If these questions intrigue you, and you’re up for the challenge, check out this presentation by MMT economist Scott Fullwiler (he begins at the 32:35:00 mark). Scott does an excellent job explaining not only how things work now, but how the system might be improved.
You’ll also hear Scott explain that if the central bank “starts to increase interest rates to slow the economy down, you’re going to get more government spending on debt service and so you could speed up the economy when you want to slow it down.” A topic for another day.
Deficit hawks need to answer 3 lines of inquiry. 1) Do your own US dollars free and clear (in the form of treasury bonds, CD's or cash stuffed in your mattress)? If so, where did those dollars come from? 2) What would happen if the US gov't embarked on a 10 year program to eliminate the "national debt" by running annual $3 trillion surpluses over the next decade? 3) Why on earth does the Treasury/Federal Reserve sell bonds in the 1st place?
Answers: 1) Since "bank money" is created when banks issue loans, and all loans are simultaneously assets and liabilities for both the bank and borrower that sum to zero, the only way you could own this kind of money is if you robbed a bank. US dollars don't grow on trees! But they are created out of thin air by the federal gov't, and when the gov't spends more of these dollars than it collects in taxes, this creates a "deficit." And that's where your dollars come from. Where else could they come from? So be careful what you criticize. Deficits are the source of our FINANCIAL WEALTH.
2) If the gov't started to collect $3 trillion each year of this "thin air" money that you and other deficit hawks mistakenly rail against, by year 3 of this program you would have to sell your living room furniture to pay your taxes. Treating our accumulated deficits as if it's a "debt" is idiotic and a massively destructive way to think about things. Paying down our accumulated deficits only serves to make us poorer.
3) Warren Mosler pointed out almost 30 years ago that the Fed doesn't sell bonds to "borrow" money (it's an absurd concept that the gov't would ever have to borrow money it can create at will--we're not talking gold doubloons here), but rather to remove excess currency reserves from the banking system to maintain the Fed's target interest rate. If the Fed didn't do this, every bank in the system would be flush with cash and would never have a reason to borrow in the overnight market to settle accounts--and the target interest rate would plunge to zero. But for over a decade now banks can legally offer "Interest On Reserves." As long as these deposits are fully insured by the full faith and surety of the US gov't, what is the practical difference between this system and selling bonds? The Fed will set the interest rate on these IOR's (because it can!), and then bond traders will have to go out and get themselves a real job.

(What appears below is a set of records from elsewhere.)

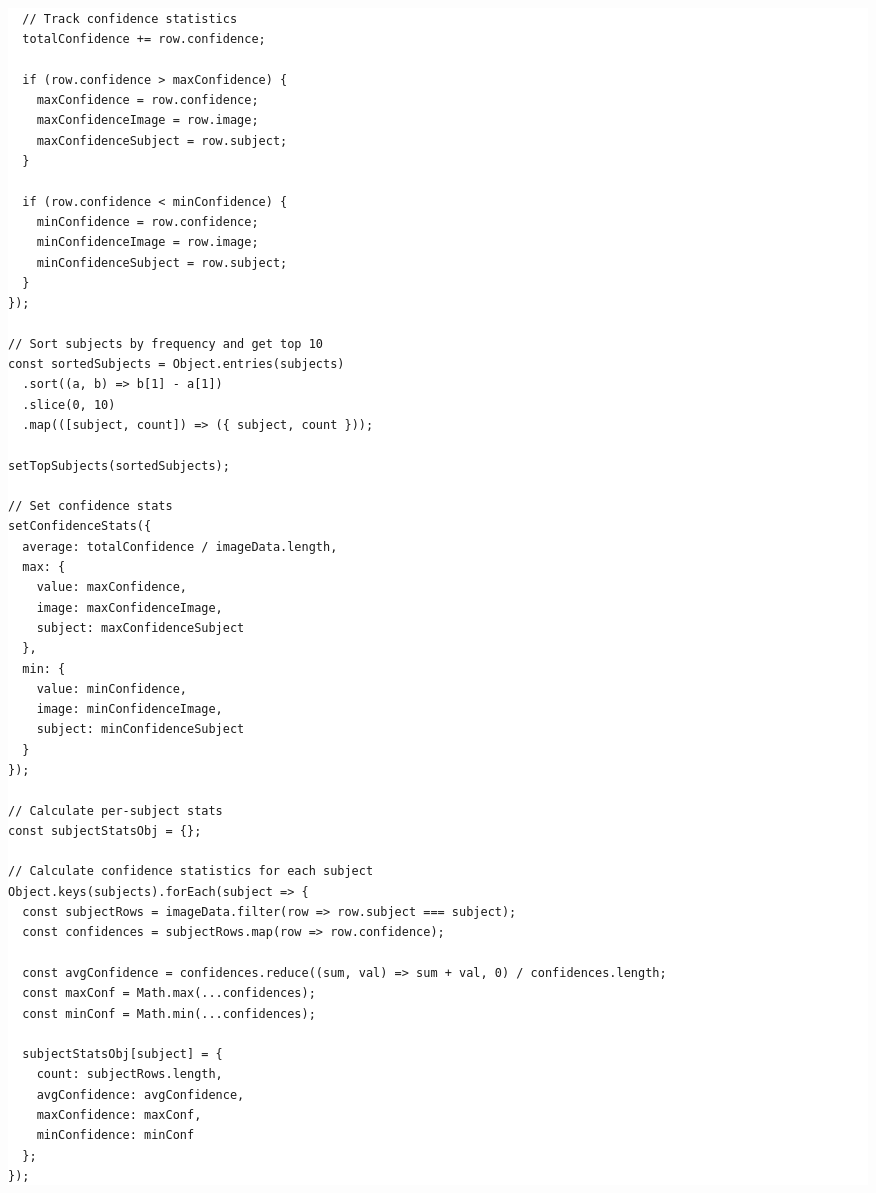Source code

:       // Track confidence statistics
      totalConfidence += row.confidence;
      
      if (row.confidence > maxConfidence) {
        maxConfidence = row.confidence;
        maxConfidenceImage = row.image;
        maxConfidenceSubject = row.subject;
      }
      
      if (row.confidence < minConfidence) {
        minConfidence = row.confidence;
        minConfidenceImage = row.image;
        minConfidenceSubject = row.subject;
      }
    });

    // Sort subjects by frequency and get top 10
    const sortedSubjects = Object.entries(subjects)
      .sort((a, b) => b[1] - a[1])
      .slice(0, 10)
      .map(([subject, count]) => ({ subject, count }));

    setTopSubjects(sortedSubjects);

    // Set confidence stats
    setConfidenceStats({
      average: totalConfidence / imageData.length,
      max: { 
        value: maxConfidence, 
        image: maxConfidenceImage, 
        subject: maxConfidenceSubject 
      },
      min: { 
        value: minConfidence, 
        image: minConfidenceImage, 
        subject: minConfidenceSubject 
      }
    });

    // Calculate per-subject stats
    const subjectStatsObj = {};

    // Calculate confidence statistics for each subject
    Object.keys(subjects).forEach(subject => {
      const subjectRows = imageData.filter(row => row.subject === subject);
      const confidences = subjectRows.map(row => row.confidence);
      
      const avgConfidence = confidences.reduce((sum, val) => sum + val, 0) / confidences.length;
      const maxConf = Math.max(...confidences);
      const minConf = Math.min(...confidences);
      
      subjectStatsObj[subject] = {
        count: subjectRows.length,
        avgConfidence: avgConfidence,
        maxConfidence: maxConf,
        minConfidence: minConf
      };
    });
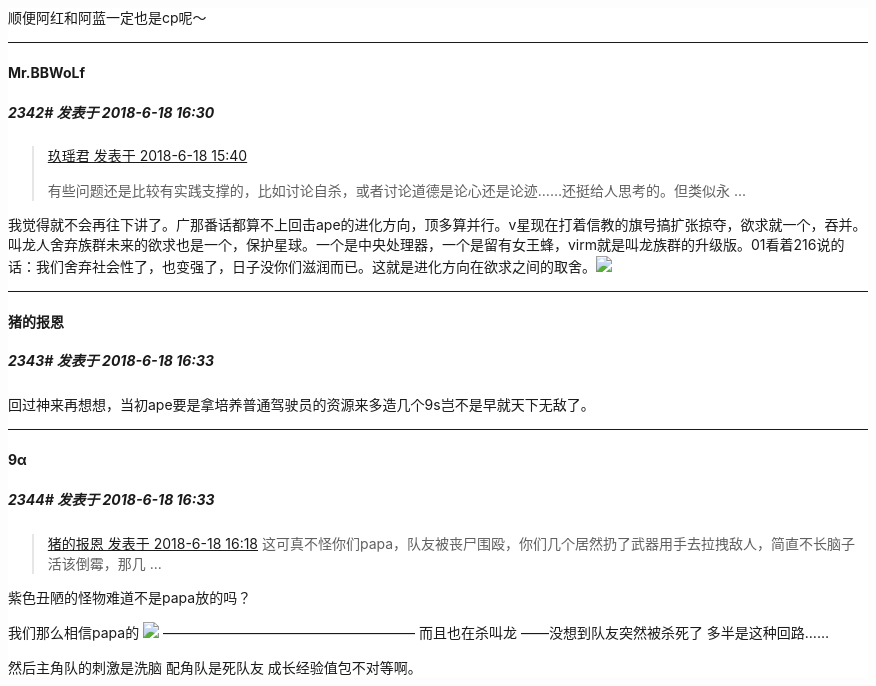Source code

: 顺便阿红和阿蓝一定也是cp呢～







-----

####  Mr.BBWoLf  
##### 2342#       发表于 2018-6-18 16:30



<blockquote><a href="httphttps://bbs.saraba1st.com/2b/forum.php?mod=redirect&amp;goto=findpost&amp;pid=40031522&amp;ptid=1712743" target="_blank">玖瑶君 发表于 2018-6-18 15:40</a>

有些问题还是比较有实践支撑的，比如讨论自杀，或者讨论道德是论心还是论迹……还挺给人思考的。但类似永 ...</blockquote>
我觉得就不会再往下讲了。广那番话都算不上回击ape的进化方向，顶多算并行。v星现在打着信教的旗号搞扩张掠夺，欲求就一个，吞并。叫龙人舍弃族群未来的欲求也是一个，保护星球。一个是中央处理器，一个是留有女王蜂，virm就是叫龙族群的升级版。01看着216说的话：我们舍弃社会性了，也变强了，日子没你们滋润而已。这就是进化方向在欲求之间的取舍。<img src="https://static.saraba1st.com/image/smiley/face2017/037.png" referrerpolicy="no-referrer">







-----

####  猪的报恩  
##### 2343#       发表于 2018-6-18 16:33




回过神来再想想，当初ape要是拿培养普通驾驶员的资源来多造几个9s岂不是早就天下无敌了。







-----

####  9α  
##### 2344#       发表于 2018-6-18 16:33



<blockquote><a href="httphttps://bbs.saraba1st.com/2b/forum.php?mod=redirect&amp;goto=findpost&amp;pid=40031856&amp;ptid=1712743" target="_blank">猪的报恩 发表于 2018-6-18 16:18</a>
这可真不怪你们papa，队友被丧尸围殴，你们几个居然扔了武器用手去拉拽敌人，简直不长脑子活该倒霉，那几 ...</blockquote>
紫色丑陋的怪物难道不是papa放的吗？

我们那么相信papa的
<img src="https://static.saraba1st.com/image/smiley/face2017/136.png" referrerpolicy="no-referrer">
——————————————————
而且也在杀叫龙
——没想到队友突然被杀死了
多半是这种回路……


然后主角队的刺激是洗脑
配角队是死队友
成长经验值包不对等啊。
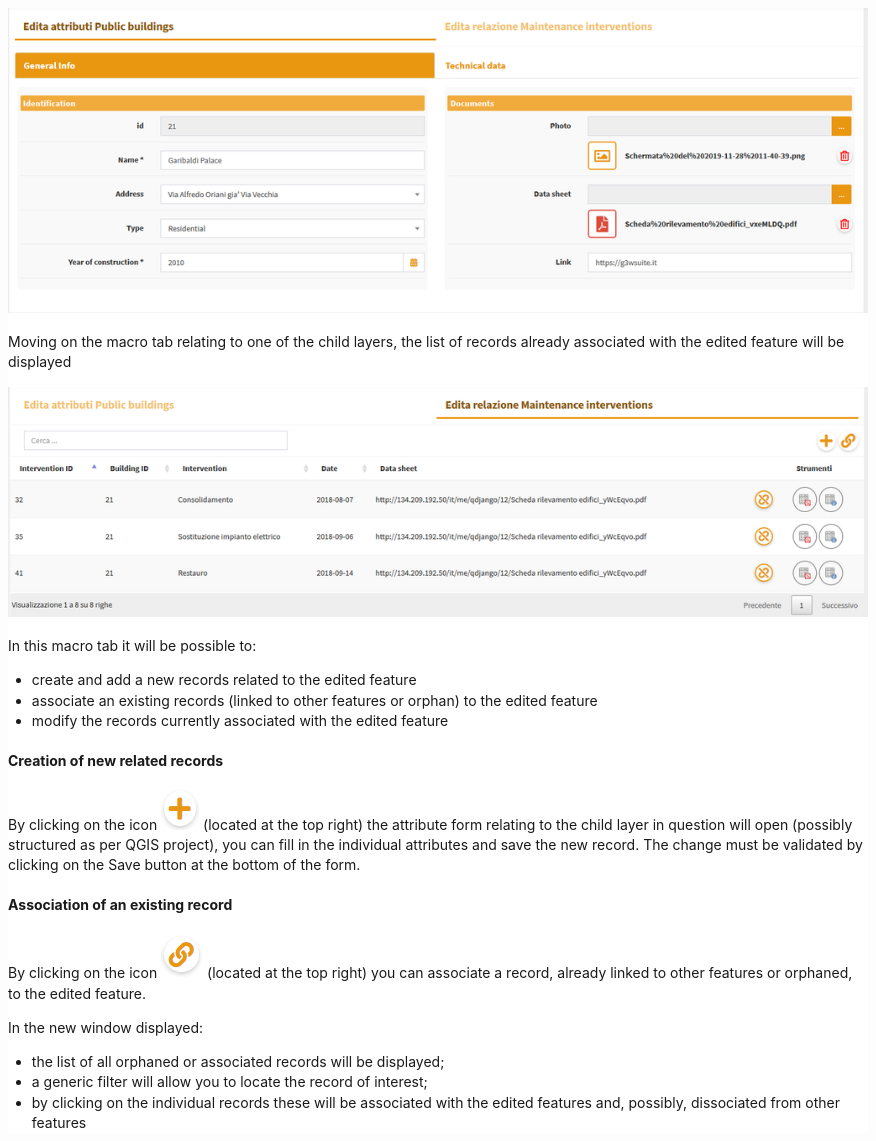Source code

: ![Project title settings](../images/manual/editing_form2.png)

Moving on the macro tab relating to one of the child layers, the list of records already associated with the edited feature will be displayed

![Project title settings](../images/manual/editing_form_relations.png)

In this macro tab it will be possible to:
 * create and add a new records related to the edited feature
 * associate an existing records (linked to other features or orphan) to the edited feature
 * modify the records currently associated with the edited feature

#### Creation of new related records
By clicking on the icon ![Project title settings](../images/manual/icon_plus.png) (located at the top right) the attribute form relating to the child layer in question will open (possibly structured as per QGIS project), you can fill in the individual attributes and save the new record. The change must be validated by clicking on the Save button at the bottom of the form.

#### Association of an existing record
By clicking on the icon ![Project title settings](../images/manual/icon_join.png) (located at the top right) you can associate a record, already linked to other features or orphaned, to the edited feature.

In the new window displayed:
 * the list of all orphaned or associated records will be displayed;
 * a generic filter will allow you to locate the record of interest;
 * by clicking on the individual records these will be associated with the edited features and, possibly, dissociated from other features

As I understand things, much of this debt is caused by steep reductions in capital gains taxes, corporate taxes, and individual taxes on wealth over the past 40 years. And that much of the pearl clutching over the deficit is about maintaining these tax cuts by distracting people with the size of the deficit. The people screaming loudest never talk about restoring steep progressive taxation based on wealth as a full or partial solution to reduce the deficit. Despite the progressive taxation from roughly the 1930s through the 1970s being part of a mostly deficit-free economy. I'd be curious to hear your thoughts on taxation and re-taxation as it relates to the deficit and MMT.